A daily bulletin of news & opinion

25 November 2010

It’s no secret that wealthy Chinese are addicted to luxury brand shopping. But the biggest demand for marquee names like Louis Vuitton, Prada and Hermès may not be in the rich coastal cities of Shanghai and Beijing for much longer. Chinese second- and third-tier cities have shown a growing appetite for luxury brands and the top companies are rushing to meet this demand by opening stores in such far-flung locales as Harbin and Urumqi.
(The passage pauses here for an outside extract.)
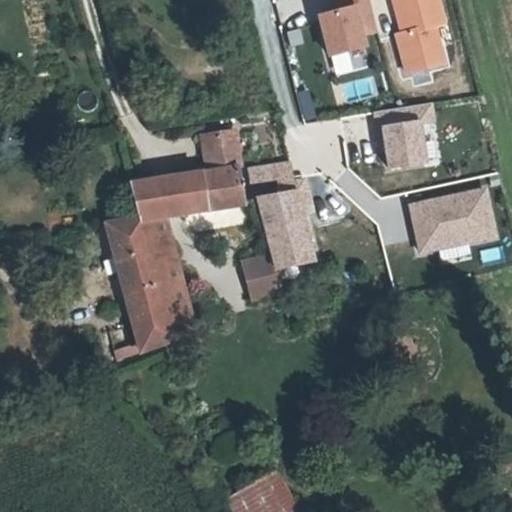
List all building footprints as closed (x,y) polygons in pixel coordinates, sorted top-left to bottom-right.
[(363,49),(360,39),(378,34),(366,0),(328,0),(332,11),(310,18),(324,62),(363,49)] [(387,0),(404,76),(446,67),(442,46),(448,45),(438,0),(387,0)] [(464,112),(462,96),(372,108),(377,146),(454,135),(452,113),(464,112)] [(331,128),(329,114),(308,117),(310,131),(331,128)] [(242,203),(239,181),(236,161),(231,129),(204,133),(208,165),(170,171),(181,211),(242,203)] [(269,179),(239,181),(242,203),(253,202),(267,250),(303,238),(288,184),(299,181),(293,160),(267,167),(269,179)] [(134,215),(160,213),(181,211),(170,171),(123,178),(134,215)] [(487,186),(404,205),(417,257),(499,238),(487,186)] [(134,215),(169,339),(198,328),(160,213),(134,215)] [(169,339),(134,215),(102,221),(139,347),(169,339)] [(501,247),(479,249),(481,264),(503,261),(501,247)] [(249,306),(280,297),(273,270),(241,279),(249,306)] [(289,511),(269,469),(220,493),(229,511),(289,511)]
According to Bain & Company’s annual China luxury market study, released earlier this month, domestic luxury spending reached $10bn in 2009 — a figure that is expected to jump by 23 per cent this year.

Perhaps most interestingly, however, the report noted that second- and third-tier cities were fast becoming the “new battleground” for luxury brands. Indeed, spending among the richest residents in these cities surged in 2009. The study found that families here making over $180,000 annually spent an average of $28,000 on luxury goods for the year-more than residents in the same income bracket in Shanghai, Beijing and Shenzhen.

Why the shift in spending patterns across the country? For one, wealthy Chinese in the country’s biggest cities tend to do their shopping overseas, where prices are generally lower and the selection better. Also, these consumers are developing more sophisticated tastes, increasingly preferring the harder-to-get Diane von Furstenberg to Louis Vuitton.

“The brands know that in some ways it’s old hat to have an LV bag, so going to second- and third-tier markets is what they have to do,” says Avery Booker, the New York-based editor of jingdaily.com, a website that covers the luxury industry in China, “Even brands you wouldn’t expect like Bottega Veneta are going to Chengdu.”

But with greater expansion comes the risk of brand dilution outside the main cities, as well. Some companies are trying to prevent this by creating special lines in conjunction with famous Chinese artists to generate buzz and maintain their edge in exclusivity.

Earlier this year, for instance, Ferragamo launched a line of bags and T-shirts designed by the artist Xue Song, while the watchmaker Titoni unveiled a “Panda” watch for the Chinese market based on a painting of a panda by Zhang Qikai.

“Five years ago, everyone was selling in China what they were selling everywhere else, and frequently China was behind the other markets,” says Ben Cavender, a senior analyst with the China Market Research Group in Shanghai. “Chinese consumers are very demanding. They want to feel like they’re getting the newest thing or the best thing and brands are needing to cater to that.”

“It’s all about how companies are managing their brands,” he says.